A TruncatedNormal would suffer the same fate (divergences if the sampler gets close to the boundaries) because that would require an IntervalTransform to make it properly unbounded, but the LKJ implies/hardcodes a LogTransform. The LogTransform may actually make things worse because of the backward exponentiation when evaluating the logp.

I did try to make this explicit when I wrote sd_dist: A positive scalar distribution..., but should have been explicit about being unbounded on the right.

Would be good to update the docs to reflect this. Would you be interested in doing it?

@aseyboldt forLKJCholeskyCov’s sd_dist, I’ve tried pm.Gamma.dist(alpha=1.5,beta=3.0,shape=3) and pm.InverseGamma.dist(alpha=2.0,beta=0.5,shape=3) and they seem to give similar answers as when I was using pm.Exponential(1,shape=3). I don’t think the NUTS sampler is significantly faster for any of these.
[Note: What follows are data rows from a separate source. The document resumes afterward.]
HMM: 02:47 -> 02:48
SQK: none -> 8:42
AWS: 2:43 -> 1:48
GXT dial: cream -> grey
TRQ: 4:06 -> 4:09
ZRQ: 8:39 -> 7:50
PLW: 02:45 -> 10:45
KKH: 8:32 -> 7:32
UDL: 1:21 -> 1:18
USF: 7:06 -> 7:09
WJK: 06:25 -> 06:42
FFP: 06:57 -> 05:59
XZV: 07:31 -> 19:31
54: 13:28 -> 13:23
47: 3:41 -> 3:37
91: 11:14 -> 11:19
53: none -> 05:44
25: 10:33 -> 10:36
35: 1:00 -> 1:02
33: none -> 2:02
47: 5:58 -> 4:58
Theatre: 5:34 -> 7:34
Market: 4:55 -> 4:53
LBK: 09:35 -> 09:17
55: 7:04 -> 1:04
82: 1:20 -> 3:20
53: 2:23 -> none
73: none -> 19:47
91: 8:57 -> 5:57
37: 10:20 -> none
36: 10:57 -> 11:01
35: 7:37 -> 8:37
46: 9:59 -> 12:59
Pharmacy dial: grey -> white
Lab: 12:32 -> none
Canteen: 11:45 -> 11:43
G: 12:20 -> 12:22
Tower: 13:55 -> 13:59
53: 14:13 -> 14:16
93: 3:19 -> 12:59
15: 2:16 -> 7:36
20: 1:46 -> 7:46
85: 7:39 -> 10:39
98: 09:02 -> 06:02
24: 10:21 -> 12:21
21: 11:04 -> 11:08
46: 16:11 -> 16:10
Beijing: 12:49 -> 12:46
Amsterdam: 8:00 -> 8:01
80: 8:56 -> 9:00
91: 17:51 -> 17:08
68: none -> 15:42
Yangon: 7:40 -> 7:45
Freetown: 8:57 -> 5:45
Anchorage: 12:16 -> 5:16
Just to be clear, are you saying that I also shouldn’t use my pm.Uniform('mu_x',lower=0.01,upper=0.99) priors for the 3 means of pm.MvNormal because that might be slowing down NUTS (if it hits into the sharp boundaries of the Uniform prior)? What would a uniform-like well-behaved prior be for the means of MvNormal then? My mu_x and mu_y have no physical significance outside of 0-1, and mu_z has no meaning outside of -1 to 1. Would a pm.Beta(alpha=1,beta=1) be better behaved vs. pm.Uniform for the first 2 means, and keep pm.Uniform(lower=0,upper=1) for mu_z?

@ricardoV94 would InverseGamma(alpha=2,beta=0.5) also lead to divergences because its probability goes to 0 very fast at x<<0.1? If so, I thought InverseGamma was the usual (conjugate) prior to use for the standard deviations of a normal rather than Gamma or Exponential.

I am actually leaning towards keeping my original sd_dist=pm.Exponential(1,shape=3) because it also has the advantage that it pushes the standard deviations towards low values unless the data prefer otherwise, which reduces the variance of the model around the mean and maybe makes it easier for the model to draw covariance matrices from the LKJ prior and converge faster? Thoughts?

I would be happy to help update the docs after I understand this better.